_Extracted text_
☆ ☆ ☆

I don't expect enlightenment at every turn as a parent, a graduate student, a spouse or a friend.  But I do want peace.  I have to provide fertile ground for the enlightenment and wisdom to grow.  And for me, that fertile ground is peace.  Lots and lots of peace.

Perhaps due to my brain chemistry, perhaps due to my dysfunctional childhood, perhaps due to just being a mom of two little kids, I crave quiet calm moments.  I am realizing I need to cultivate more of these in my days and in my weeks, even if it means limiting activities and changing the way I currently do things.

I don't know if my epilepsy was telling me that I have too much on my plate, or that my three glasses of wine the night before was too much, but it seems to be telling me something...and that something it seems to be telling me is something that when I am truly honest with myself is something that I know I need.

I need to unplug.  I need to find peace.  I need to be present.  I need to get rest.  I need to let go of my to do list, even if it means letting people down from time to time.  There are worse things, despite what my gut tells me.

So I wouldn't necessarily say that I am thankful for my epilepsy at this moment, but I am trying to hear what it is telling me, maybe if I listen I could be even better for it.

Tuesday, February 28, 2012

When the social workers call...

☆ ☆ ☆

_Stored items_
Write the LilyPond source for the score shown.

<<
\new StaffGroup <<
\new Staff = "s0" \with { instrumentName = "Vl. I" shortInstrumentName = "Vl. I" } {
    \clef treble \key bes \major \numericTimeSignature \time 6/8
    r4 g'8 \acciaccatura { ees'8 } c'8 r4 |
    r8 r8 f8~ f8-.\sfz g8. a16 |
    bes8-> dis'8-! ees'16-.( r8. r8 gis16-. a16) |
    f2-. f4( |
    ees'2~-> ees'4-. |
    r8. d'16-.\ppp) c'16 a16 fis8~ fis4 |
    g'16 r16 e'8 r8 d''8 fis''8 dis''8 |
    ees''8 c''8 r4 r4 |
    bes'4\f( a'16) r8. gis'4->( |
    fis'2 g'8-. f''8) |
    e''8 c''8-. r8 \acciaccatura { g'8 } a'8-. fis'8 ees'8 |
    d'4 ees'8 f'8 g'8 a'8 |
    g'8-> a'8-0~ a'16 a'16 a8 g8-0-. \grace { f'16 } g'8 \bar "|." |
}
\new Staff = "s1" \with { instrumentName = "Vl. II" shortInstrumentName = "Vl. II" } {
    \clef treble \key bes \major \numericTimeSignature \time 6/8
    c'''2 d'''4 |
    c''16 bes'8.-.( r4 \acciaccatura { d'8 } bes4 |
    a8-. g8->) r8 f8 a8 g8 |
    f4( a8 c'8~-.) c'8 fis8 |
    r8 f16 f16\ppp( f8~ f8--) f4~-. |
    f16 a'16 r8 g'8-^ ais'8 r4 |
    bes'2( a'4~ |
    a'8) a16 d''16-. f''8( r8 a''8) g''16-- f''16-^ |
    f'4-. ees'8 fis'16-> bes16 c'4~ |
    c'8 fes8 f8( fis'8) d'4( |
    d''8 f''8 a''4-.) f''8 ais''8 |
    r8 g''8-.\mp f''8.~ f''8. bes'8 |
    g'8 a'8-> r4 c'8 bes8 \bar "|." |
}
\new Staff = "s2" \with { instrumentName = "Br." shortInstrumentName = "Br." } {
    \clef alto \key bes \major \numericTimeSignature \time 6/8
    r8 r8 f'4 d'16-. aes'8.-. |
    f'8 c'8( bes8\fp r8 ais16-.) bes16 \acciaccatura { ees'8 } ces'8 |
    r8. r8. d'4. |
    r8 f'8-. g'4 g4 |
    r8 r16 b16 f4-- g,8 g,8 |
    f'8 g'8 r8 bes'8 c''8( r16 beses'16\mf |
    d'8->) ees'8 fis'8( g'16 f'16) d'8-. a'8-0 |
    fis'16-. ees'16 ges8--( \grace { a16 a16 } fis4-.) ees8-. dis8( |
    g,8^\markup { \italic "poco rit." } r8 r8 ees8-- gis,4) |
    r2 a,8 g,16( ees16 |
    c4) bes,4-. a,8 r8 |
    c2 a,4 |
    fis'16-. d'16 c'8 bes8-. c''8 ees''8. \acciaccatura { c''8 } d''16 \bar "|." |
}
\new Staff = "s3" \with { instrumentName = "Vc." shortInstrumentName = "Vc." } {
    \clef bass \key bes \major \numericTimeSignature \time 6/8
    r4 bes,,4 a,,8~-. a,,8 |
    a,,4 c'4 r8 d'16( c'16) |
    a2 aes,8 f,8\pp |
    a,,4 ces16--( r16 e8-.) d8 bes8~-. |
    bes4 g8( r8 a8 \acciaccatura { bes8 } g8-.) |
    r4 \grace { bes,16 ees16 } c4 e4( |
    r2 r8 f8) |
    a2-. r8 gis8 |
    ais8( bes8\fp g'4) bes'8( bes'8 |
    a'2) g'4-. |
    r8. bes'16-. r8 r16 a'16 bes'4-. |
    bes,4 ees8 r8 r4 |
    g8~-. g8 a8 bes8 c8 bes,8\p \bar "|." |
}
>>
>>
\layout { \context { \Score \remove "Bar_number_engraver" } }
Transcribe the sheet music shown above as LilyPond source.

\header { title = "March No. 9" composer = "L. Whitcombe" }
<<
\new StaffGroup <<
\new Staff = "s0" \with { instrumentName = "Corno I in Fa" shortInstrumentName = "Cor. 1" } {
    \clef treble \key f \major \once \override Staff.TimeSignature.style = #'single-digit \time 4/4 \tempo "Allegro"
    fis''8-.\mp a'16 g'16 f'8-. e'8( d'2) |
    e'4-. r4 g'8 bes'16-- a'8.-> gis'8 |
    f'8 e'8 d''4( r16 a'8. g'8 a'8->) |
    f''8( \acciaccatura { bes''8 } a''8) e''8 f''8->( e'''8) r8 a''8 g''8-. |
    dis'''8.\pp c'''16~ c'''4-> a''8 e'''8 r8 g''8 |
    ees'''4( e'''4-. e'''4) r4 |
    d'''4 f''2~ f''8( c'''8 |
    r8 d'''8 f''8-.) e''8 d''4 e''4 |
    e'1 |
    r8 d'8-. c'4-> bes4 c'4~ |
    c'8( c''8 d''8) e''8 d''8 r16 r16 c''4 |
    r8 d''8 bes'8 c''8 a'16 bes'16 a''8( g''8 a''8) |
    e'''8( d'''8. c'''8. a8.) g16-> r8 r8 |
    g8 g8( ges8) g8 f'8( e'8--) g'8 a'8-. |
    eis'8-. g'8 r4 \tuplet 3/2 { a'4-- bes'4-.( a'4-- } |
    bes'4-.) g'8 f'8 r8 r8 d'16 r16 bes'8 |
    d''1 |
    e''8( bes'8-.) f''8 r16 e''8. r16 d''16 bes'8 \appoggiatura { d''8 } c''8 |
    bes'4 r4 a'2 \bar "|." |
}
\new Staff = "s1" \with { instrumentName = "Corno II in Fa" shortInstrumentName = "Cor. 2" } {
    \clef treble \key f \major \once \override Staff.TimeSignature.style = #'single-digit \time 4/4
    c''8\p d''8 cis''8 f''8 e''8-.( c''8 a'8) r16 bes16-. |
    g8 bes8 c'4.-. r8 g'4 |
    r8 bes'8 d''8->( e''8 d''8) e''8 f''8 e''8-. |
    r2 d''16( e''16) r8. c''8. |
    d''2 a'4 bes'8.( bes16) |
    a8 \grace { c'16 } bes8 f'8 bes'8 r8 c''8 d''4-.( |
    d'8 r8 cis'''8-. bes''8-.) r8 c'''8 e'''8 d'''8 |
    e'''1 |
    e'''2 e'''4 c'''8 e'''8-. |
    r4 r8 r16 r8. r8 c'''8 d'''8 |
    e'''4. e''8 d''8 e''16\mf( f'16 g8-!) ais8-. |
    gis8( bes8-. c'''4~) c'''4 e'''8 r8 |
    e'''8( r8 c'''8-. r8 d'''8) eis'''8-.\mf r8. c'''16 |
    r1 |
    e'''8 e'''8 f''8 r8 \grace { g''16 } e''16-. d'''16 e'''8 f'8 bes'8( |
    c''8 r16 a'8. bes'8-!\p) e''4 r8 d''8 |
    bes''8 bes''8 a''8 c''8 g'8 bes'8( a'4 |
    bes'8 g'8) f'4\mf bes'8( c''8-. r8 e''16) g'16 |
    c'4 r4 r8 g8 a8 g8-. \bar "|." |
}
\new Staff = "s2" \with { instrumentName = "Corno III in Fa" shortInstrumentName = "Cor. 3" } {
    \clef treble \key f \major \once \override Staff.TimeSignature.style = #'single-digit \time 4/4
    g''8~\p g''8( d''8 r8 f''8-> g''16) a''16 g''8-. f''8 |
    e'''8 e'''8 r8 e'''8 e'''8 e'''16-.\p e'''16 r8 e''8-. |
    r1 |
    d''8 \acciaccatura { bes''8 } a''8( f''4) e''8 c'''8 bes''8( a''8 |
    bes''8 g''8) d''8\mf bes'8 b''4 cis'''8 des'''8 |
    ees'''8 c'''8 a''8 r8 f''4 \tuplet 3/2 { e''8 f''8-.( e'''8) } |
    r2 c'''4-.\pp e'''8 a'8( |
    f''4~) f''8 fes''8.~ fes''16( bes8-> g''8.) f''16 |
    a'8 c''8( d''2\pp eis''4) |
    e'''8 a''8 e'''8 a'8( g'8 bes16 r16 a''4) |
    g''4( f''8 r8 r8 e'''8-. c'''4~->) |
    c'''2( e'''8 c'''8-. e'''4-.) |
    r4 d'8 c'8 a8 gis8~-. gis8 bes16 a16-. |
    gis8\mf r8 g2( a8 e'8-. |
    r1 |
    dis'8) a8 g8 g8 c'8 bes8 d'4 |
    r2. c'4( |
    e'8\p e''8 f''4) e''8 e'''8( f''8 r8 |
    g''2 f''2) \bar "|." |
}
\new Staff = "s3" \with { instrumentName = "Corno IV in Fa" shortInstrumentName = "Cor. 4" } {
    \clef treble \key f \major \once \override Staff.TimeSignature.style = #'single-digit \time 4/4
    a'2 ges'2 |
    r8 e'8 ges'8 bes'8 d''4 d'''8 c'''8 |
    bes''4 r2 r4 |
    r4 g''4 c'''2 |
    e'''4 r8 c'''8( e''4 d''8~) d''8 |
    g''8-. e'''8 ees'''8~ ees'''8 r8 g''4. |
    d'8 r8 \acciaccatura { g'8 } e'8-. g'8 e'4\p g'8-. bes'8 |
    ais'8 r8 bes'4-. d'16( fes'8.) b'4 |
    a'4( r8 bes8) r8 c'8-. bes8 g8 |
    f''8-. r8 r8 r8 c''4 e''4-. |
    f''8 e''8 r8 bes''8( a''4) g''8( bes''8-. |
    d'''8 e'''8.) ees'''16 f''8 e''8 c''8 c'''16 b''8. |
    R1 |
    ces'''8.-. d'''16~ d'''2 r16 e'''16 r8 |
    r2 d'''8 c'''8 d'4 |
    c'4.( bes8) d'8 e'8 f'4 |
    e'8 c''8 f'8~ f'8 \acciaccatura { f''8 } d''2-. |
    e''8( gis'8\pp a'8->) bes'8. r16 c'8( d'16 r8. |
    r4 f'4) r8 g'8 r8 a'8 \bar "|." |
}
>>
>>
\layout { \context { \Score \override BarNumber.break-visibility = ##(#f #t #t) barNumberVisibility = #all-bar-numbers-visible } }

☆ ☆ ☆

Proceed with the blog text on parenting, epilepsy, and the need for peace by writing on from its final line. The stored items are separate material and are not part of the blog text.

I warn you I am not feeling insightful today, which isn't to say that I always spout great insights, but to the extent that I am privy to them in general, they feel far from me today.

I am just having a day, a not great day, not catastrophic day, but a day where I really should be working on my seemingly endless to do list (to be accomplished in a very small amount of hours in my week), but need to take a few minutes to deal with the persistent irritation gnawing at me this morning.

I swear my mother knows somehow when I am having a bad day.  Either that or I anticipate her contact and begin to have a bad day...regardless sometimes I am left with a creepy and unpleasant feeling that we are still somehow connected.  I know.  It is probably just a coincidence, but sometimes man the coincidences are uncanny.

The details of my irritating morning aside, as I'm sure we can all imagine just such a morning, I receive 2 calls from my mother in the midst of it.  They go straight to voicemail, as all calls from Massachusetts do these days.

Did I mention she is in Massachusetts?  Well, yes.  After my last post, my heartbreaking day with my mother and the homeless shelter, my mother got traveler's aid to take a one way bus to Boston.  She called up an old neighbor indicating that she was coming up for business and could she stay with him for a couple of days.  "Sure" he said.  Little did this poor guy know, she was moving in with him.

A few days later I got a call from the first hospital, Brigham and Women's.  The social worker was amazing.  Really got it.  It was a great call, at least for me.  But, of course, even when people get it, she can elude services and so, nothing came of it.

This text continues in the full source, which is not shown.